Cerebral Palsy is the most common cause of physical disability in children and young people.. Shockingly, approximately one in every 400 babies born in the United Kingdom is diagnosed with this motor disability. And while it’s true that there is no cure for cerebral palsy, the sooner it is diagnosed and treatment is begun, the better the quality of life will be for the child and his or her entire family. A British patient advocacy organization, National Institute for Health and Care Excellence (NICE), has issued a new guideline that aims to improve cerebral palsy diagnosis and treatment.
Among the warning signs of cerebral palsy, the guideline suggests parents look out for:
- Eating, drinking, and swallowing difficulties
- Fidgety movement, lack of movement, asymmetry of movement
- Floppiness of muscle tone, stiffness of muscle tone
- Abnormal motor development, including lack of head control, and difficulty rolling over or crawling
- Not sitting up by eight months of age
- Not walking by 18 months
- Asymmetry of hand function at an early age
The guideline also recommends screening for cerebral palsy using magnetic resonance imaging (MRI) to look for abnormalities or injuries so the brain, but not to rely solely on it for diagnosis.

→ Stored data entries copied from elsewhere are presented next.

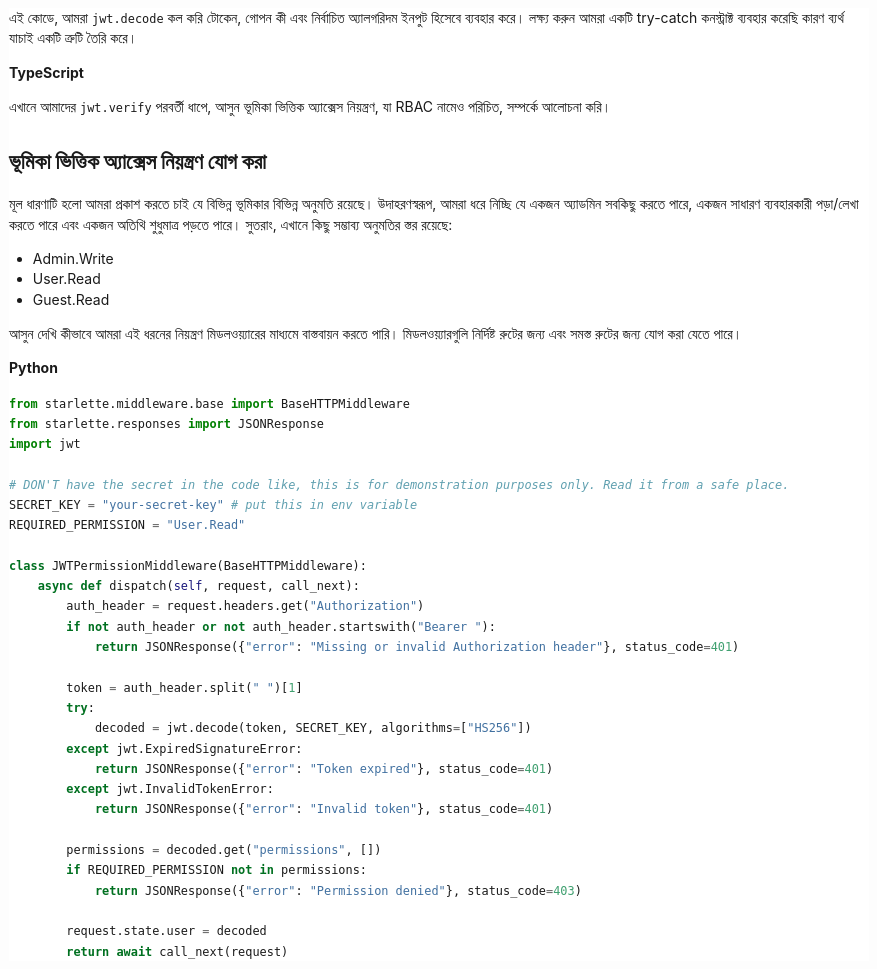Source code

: এই কোডে, আমরা `jwt.decode` কল করি টোকেন, গোপন কী এবং নির্বাচিত অ্যালগরিদম ইনপুট হিসেবে ব্যবহার করে। লক্ষ্য করুন আমরা একটি try-catch কনস্ট্রাক্ট ব্যবহার করেছি কারণ ব্যর্থ যাচাই একটি ত্রুটি তৈরি করে।

**TypeScript**

এখানে আমাদের `jwt.verify`
পরবর্তী ধাপে, আসুন ভূমিকা ভিত্তিক অ্যাক্সেস নিয়ন্ত্রণ, যা RBAC নামেও পরিচিত, সম্পর্কে আলোচনা করি।

## ভূমিকা ভিত্তিক অ্যাক্সেস নিয়ন্ত্রণ যোগ করা

মূল ধারণাটি হলো আমরা প্রকাশ করতে চাই যে বিভিন্ন ভূমিকার বিভিন্ন অনুমতি রয়েছে। উদাহরণস্বরূপ, আমরা ধরে নিচ্ছি যে একজন অ্যাডমিন সবকিছু করতে পারে, একজন সাধারণ ব্যবহারকারী পড়া/লেখা করতে পারে এবং একজন অতিথি শুধুমাত্র পড়তে পারে। সুতরাং, এখানে কিছু সম্ভাব্য অনুমতির স্তর রয়েছে:

- Admin.Write 
- User.Read
- Guest.Read

আসুন দেখি কীভাবে আমরা এই ধরনের নিয়ন্ত্রণ মিডলওয়্যারের মাধ্যমে বাস্তবায়ন করতে পারি। মিডলওয়্যারগুলি নির্দিষ্ট রুটের জন্য এবং সমস্ত রুটের জন্য যোগ করা যেতে পারে।

**Python**

```python
from starlette.middleware.base import BaseHTTPMiddleware
from starlette.responses import JSONResponse
import jwt

# DON'T have the secret in the code like, this is for demonstration purposes only. Read it from a safe place.
SECRET_KEY = "your-secret-key" # put this in env variable
REQUIRED_PERMISSION = "User.Read"

class JWTPermissionMiddleware(BaseHTTPMiddleware):
    async def dispatch(self, request, call_next):
        auth_header = request.headers.get("Authorization")
        if not auth_header or not auth_header.startswith("Bearer "):
            return JSONResponse({"error": "Missing or invalid Authorization header"}, status_code=401)

        token = auth_header.split(" ")[1]
        try:
            decoded = jwt.decode(token, SECRET_KEY, algorithms=["HS256"])
        except jwt.ExpiredSignatureError:
            return JSONResponse({"error": "Token expired"}, status_code=401)
        except jwt.InvalidTokenError:
            return JSONResponse({"error": "Invalid token"}, status_code=401)

        permissions = decoded.get("permissions", [])
        if REQUIRED_PERMISSION not in permissions:
            return JSONResponse({"error": "Permission denied"}, status_code=403)

        request.state.user = decoded
        return await call_next(request)


```
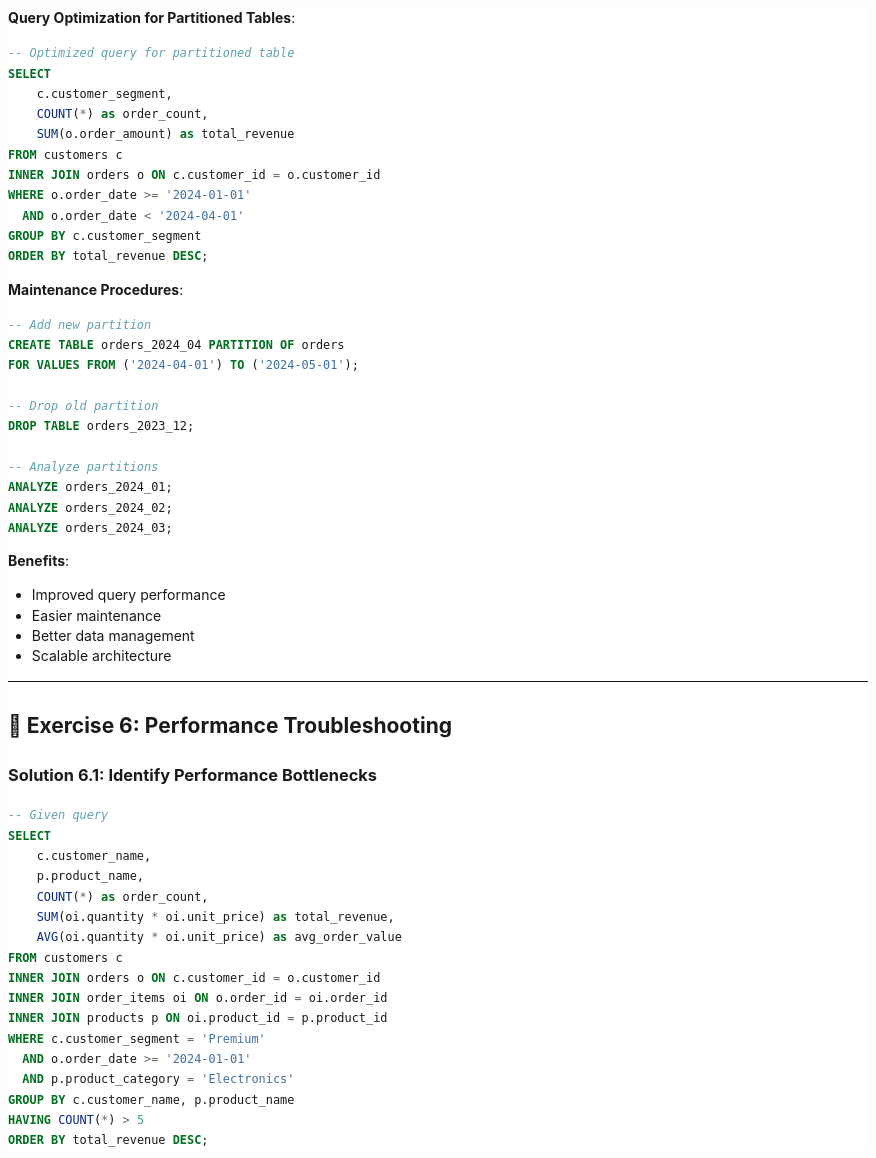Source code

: **Query Optimization for Partitioned Tables**:
```sql
-- Optimized query for partitioned table
SELECT 
    c.customer_segment,
    COUNT(*) as order_count,
    SUM(o.order_amount) as total_revenue
FROM customers c
INNER JOIN orders o ON c.customer_id = o.customer_id
WHERE o.order_date >= '2024-01-01'
  AND o.order_date < '2024-04-01'
GROUP BY c.customer_segment
ORDER BY total_revenue DESC;
```

**Maintenance Procedures**:
```sql
-- Add new partition
CREATE TABLE orders_2024_04 PARTITION OF orders
FOR VALUES FROM ('2024-04-01') TO ('2024-05-01');

-- Drop old partition
DROP TABLE orders_2023_12;

-- Analyze partitions
ANALYZE orders_2024_01;
ANALYZE orders_2024_02;
ANALYZE orders_2024_03;
```

**Benefits**:
- Improved query performance
- Easier maintenance
- Better data management
- Scalable architecture

---

## 🎯 Exercise 6: Performance Troubleshooting

### Solution 6.1: Identify Performance Bottlenecks
```sql
-- Given query
SELECT 
    c.customer_name,
    p.product_name,
    COUNT(*) as order_count,
    SUM(oi.quantity * oi.unit_price) as total_revenue,
    AVG(oi.quantity * oi.unit_price) as avg_order_value
FROM customers c
INNER JOIN orders o ON c.customer_id = o.customer_id
INNER JOIN order_items oi ON o.order_id = oi.order_id
INNER JOIN products p ON oi.product_id = p.product_id
WHERE c.customer_segment = 'Premium'
  AND o.order_date >= '2024-01-01'
  AND p.product_category = 'Electronics'
GROUP BY c.customer_name, p.product_name
HAVING COUNT(*) > 5
ORDER BY total_revenue DESC;
```
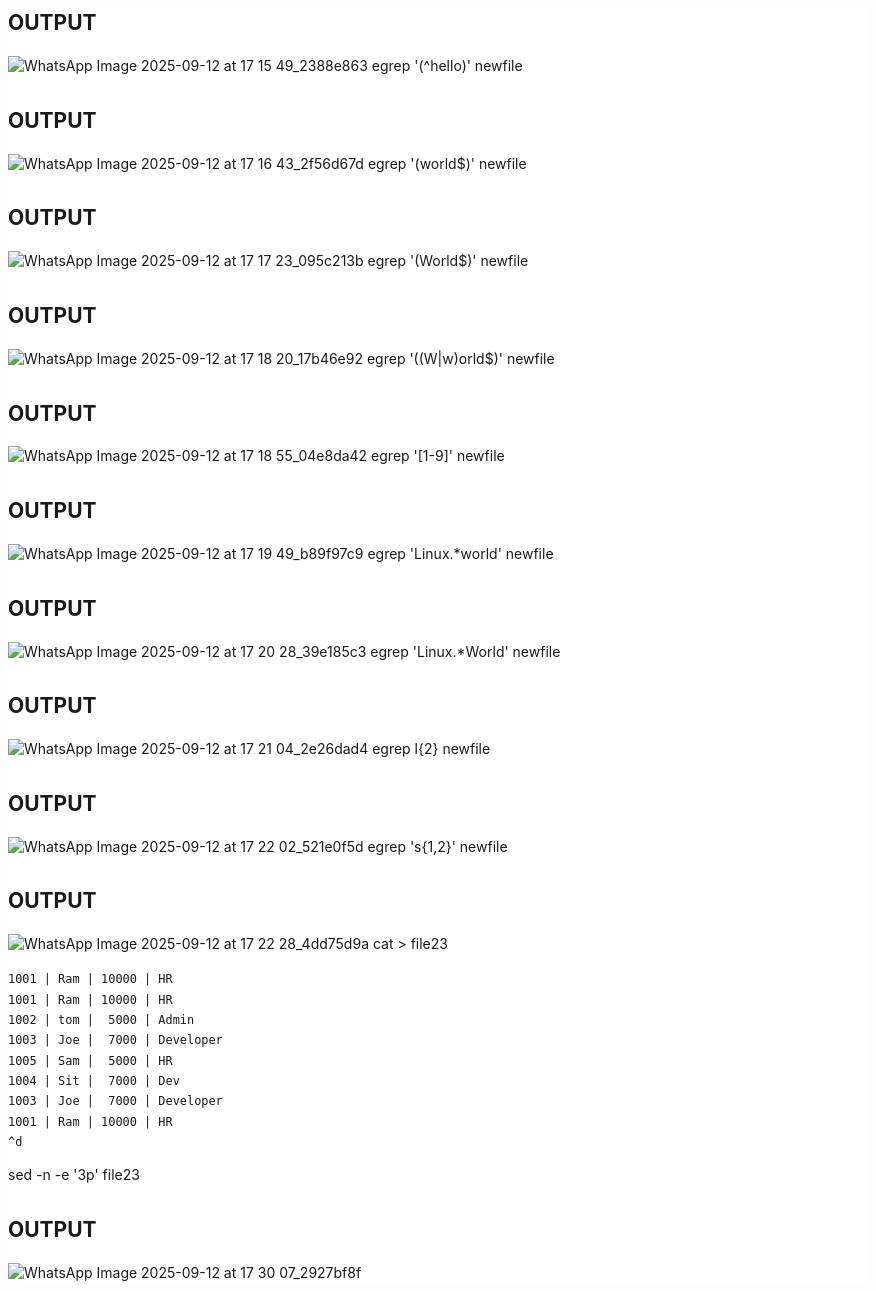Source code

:## OUTPUT
![WhatsApp Image 2025-09-12 at 17 15 49_2388e863](https://github.com/user-attachments/assets/947cc3e0-9536-4617-ba81-20c264890054)
egrep '(^hello)' newfile 
## OUTPUT
![WhatsApp Image 2025-09-12 at 17 16 43_2f56d67d](https://github.com/user-attachments/assets/bbbb00ef-1cce-415e-aa16-57511e3acbb5)
egrep '(world$)' newfile 
## OUTPUT
![WhatsApp Image 2025-09-12 at 17 17 23_095c213b](https://github.com/user-attachments/assets/bc4d7001-d43d-46a0-b732-d3a35740fd9a)
egrep '(World$)' newfile 
## OUTPUT
![WhatsApp Image 2025-09-12 at 17 18 20_17b46e92](https://github.com/user-attachments/assets/053c5673-1c73-479e-b456-2b179b5610e1)
egrep '((W|w)orld$)' newfile 
## OUTPUT
![WhatsApp Image 2025-09-12 at 17 18 55_04e8da42](https://github.com/user-attachments/assets/9930ae2e-468c-4437-a4d8-42608951b4d9)
egrep '[1-9]' newfile 
## OUTPUT
![WhatsApp Image 2025-09-12 at 17 19 49_b89f97c9](https://github.com/user-attachments/assets/e871bdd5-0eeb-4a33-819a-9acde03de19e)
egrep 'Linux.*world' newfile 
## OUTPUT
![WhatsApp Image 2025-09-12 at 17 20 28_39e185c3](https://github.com/user-attachments/assets/55ceee3c-3f03-4712-89bd-2c89597ffc3a)
egrep 'Linux.*World' newfile 
## OUTPUT
![WhatsApp Image 2025-09-12 at 17 21 04_2e26dad4](https://github.com/user-attachments/assets/2df181bd-3cb0-47fa-9b37-0c0f5fbf5023)
egrep l{2} newfile
## OUTPUT
![WhatsApp Image 2025-09-12 at 17 22 02_521e0f5d](https://github.com/user-attachments/assets/5d983d23-7a06-4ff4-8174-5a2a9fb67170)
egrep 's{1,2}' newfile
## OUTPUT 
![WhatsApp Image 2025-09-12 at 17 22 28_4dd75d9a](https://github.com/user-attachments/assets/ccd742a8-e0e0-4524-a6c4-4b672f71566e)
cat > file23
```
1001 | Ram | 10000 | HR
1001 | Ram | 10000 | HR
1002 | tom |  5000 | Admin
1003 | Joe |  7000 | Developer
1005 | Sam |  5000 | HR
1004 | Sit |  7000 | Dev
1003 | Joe |  7000 | Developer
1001 | Ram | 10000 | HR
^d
```
sed -n -e '3p' file23
## OUTPUT
![WhatsApp Image 2025-09-12 at 17 30 07_2927bf8f](https://github.com/user-attachments/assets/710cc277-8f1c-44b2-9b79-4ab23a7be922)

The guideline also offers recommendations for treating conditions that can accompany cerebral palsy, like constipation, drooling, sleep disturbance, lack of bone density, behavioral problems, depression, and much more. Caring for a person with cerebral palsy can be very challenging for family members, and even professionals. Early diagnosis and intervention can significant improve the child’s quality of life.